JP: Hmmm, I have seen little innovation actually – so many of our messages are just really ugly, fear-based and dehumanizing. We have moved away from that here in Chicago and I have seen this shift elsewhere – but we all still really default to the demonization of the drug, and the consequent demonization of the user. I think what is, and will be most effective, is a harm reduction approach that is asset based and empowering and addresses both the bad AND THE GOOD in crystal in a broad context of substance ab/use. After all, no one does crystal the second time because it was a horror show. They go back for more because the first time was ROCKING. That is true, and pretending it’s not is obvious to anyone who has used it, or is using. We need to meet people wherever they are on the continuum of use and abuse and provide them with appropriate, culturally literate information and support. Please, no more skeletons and crystal messes! No more “Meth = Death.”
The guys who are drawn to it are often guys who like risks and a sense of danger and being on the edge – our playing up the sssssscary aspects is an enticement. We really need to be just good presenters of clear, clean information and trust that men will make decisions for themselves using that info. They may make decisions that some of us do not fancy – tough. That’s the way it works honey. And we need to be there for everyone – whether they follow recommendations or not. We are all human, and we are all struggling with a variety of things – let’s let our response to crystal meth be led by compassion.
MC: Most of the educational campaigns around meth have focused on getting those addicted to quit. How can educational outreach be used to prevent guys from trying meth in the first place?
JP: This is what our Project CRYSP is attempting to achieve. A five-year program, we are in the first year which has consisted of research and development activities. I don’t know that we have the answers yet, but we are certainly interested in the holistic model I have been going on about. We know that a lot of guys in our community are grappling with depression, with loneliness, with a sense of loneliness and disconnection.
I think approaching these issues will go a long way towards preventing the use of crystal. Instead of chopping off the tops of the weeds only to watch them grow back, we want to dig out the roots and address the underlying needs and vulnerabilities of gay men. And as I have mentioned, our crystal meth efforts cannot neglect that other substances are at play in our communities, and we can’t ignore them, or pay attention to them intermittently.

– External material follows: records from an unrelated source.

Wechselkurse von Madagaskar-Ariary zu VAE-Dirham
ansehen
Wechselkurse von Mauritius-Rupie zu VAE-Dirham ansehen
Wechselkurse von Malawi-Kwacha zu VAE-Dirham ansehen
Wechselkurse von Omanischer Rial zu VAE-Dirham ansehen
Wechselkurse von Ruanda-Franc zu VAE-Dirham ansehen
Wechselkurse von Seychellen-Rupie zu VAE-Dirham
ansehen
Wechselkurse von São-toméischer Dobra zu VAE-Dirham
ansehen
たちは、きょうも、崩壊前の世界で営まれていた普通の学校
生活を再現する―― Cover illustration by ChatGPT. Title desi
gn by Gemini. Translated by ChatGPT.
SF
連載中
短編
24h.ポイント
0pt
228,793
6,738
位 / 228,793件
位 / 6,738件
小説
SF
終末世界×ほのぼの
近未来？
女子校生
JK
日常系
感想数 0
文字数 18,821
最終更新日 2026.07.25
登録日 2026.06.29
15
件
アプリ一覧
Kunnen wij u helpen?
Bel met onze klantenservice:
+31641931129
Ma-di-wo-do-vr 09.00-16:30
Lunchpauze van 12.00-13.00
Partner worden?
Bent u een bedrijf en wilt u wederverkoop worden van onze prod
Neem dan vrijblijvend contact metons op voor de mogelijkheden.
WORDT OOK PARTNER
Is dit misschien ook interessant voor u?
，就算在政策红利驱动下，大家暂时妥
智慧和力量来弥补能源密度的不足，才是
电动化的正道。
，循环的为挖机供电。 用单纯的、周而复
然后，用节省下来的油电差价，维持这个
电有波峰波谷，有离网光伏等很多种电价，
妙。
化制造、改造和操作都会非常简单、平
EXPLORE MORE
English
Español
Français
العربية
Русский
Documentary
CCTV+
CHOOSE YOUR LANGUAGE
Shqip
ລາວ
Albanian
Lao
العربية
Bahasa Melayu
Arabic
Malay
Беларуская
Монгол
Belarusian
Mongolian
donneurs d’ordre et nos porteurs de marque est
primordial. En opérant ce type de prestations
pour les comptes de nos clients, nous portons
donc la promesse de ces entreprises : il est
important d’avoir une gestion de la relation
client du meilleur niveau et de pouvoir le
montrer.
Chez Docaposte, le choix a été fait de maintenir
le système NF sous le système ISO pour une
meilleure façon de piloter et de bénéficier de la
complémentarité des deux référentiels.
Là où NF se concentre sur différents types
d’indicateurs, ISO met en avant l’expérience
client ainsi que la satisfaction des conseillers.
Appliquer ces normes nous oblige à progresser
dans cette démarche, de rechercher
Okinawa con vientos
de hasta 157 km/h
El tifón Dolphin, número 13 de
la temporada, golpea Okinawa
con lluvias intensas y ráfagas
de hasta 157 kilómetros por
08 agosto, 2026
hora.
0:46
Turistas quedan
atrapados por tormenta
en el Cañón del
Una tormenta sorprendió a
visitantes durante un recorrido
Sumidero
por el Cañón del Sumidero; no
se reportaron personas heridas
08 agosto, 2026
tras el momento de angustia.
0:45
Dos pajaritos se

MC: What kind of impact have you seen from the Crystal Breaks campaign?
JP: It was launched in 2005 and I think it was very successful in grabbing people’s attention, and providing information about crystal meth. I think, however, that it has seen it’s day and we are likely going to retire it by year’s end. For my taste, it is a bit too fear-based and stigmatizing. Though I do think we have strong harm reduction messages on the site, most if not all of our messaging that took front and center was a bit too on the “horror show” end of the spectrum.

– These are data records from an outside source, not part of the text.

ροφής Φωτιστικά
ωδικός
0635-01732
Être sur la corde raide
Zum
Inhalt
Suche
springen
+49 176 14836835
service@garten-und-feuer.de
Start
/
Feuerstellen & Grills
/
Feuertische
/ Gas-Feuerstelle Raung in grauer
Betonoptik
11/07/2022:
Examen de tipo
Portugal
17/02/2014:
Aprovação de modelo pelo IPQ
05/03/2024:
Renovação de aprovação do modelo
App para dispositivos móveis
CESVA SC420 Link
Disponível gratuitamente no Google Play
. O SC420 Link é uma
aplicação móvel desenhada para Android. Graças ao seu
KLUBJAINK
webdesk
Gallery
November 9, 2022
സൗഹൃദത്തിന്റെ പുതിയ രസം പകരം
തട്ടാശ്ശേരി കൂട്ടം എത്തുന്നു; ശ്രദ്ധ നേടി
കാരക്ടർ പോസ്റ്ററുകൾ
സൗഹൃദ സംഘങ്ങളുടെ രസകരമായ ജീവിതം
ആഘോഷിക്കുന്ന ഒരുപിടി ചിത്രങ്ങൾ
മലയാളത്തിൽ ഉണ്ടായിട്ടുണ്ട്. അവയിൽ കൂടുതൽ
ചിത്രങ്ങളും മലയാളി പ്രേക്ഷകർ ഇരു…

MC: How are funding restrictions from governmental agencies impacting the ability to educate men in a frank and explicit way?

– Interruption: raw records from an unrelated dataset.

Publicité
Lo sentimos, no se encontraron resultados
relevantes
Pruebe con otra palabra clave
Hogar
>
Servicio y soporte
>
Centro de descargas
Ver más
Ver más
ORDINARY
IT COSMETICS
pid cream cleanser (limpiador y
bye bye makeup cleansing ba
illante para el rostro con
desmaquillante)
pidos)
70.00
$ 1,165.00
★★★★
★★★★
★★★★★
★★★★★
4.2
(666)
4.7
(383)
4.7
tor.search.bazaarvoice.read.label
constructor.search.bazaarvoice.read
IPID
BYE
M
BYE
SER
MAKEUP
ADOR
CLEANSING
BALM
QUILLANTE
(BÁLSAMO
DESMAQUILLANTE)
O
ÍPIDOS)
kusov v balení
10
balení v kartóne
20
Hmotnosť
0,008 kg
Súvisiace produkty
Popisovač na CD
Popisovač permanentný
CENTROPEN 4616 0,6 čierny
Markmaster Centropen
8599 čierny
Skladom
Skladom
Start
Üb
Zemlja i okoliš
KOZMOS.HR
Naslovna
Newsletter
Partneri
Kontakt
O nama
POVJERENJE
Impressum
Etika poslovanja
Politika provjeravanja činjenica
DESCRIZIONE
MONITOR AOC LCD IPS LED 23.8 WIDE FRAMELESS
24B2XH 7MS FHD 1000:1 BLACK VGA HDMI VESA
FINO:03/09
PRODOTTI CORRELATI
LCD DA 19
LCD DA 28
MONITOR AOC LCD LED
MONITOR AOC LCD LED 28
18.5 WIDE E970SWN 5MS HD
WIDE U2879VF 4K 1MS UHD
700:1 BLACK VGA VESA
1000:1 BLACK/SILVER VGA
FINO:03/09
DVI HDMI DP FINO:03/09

JP: The fact that we can’t “promote sex” is a huge, huge, huge barrier. I would question if anyone in this country has access to education that is frank in an explicit way. Just take a look at the amount of dollars we have thrown into the “abstinence-only” fire. It’s sick. I am most inspired by stuff that is done without government money in this country – where you can “keep it real” and make it fun and sexy and accessible to sexually active gay men.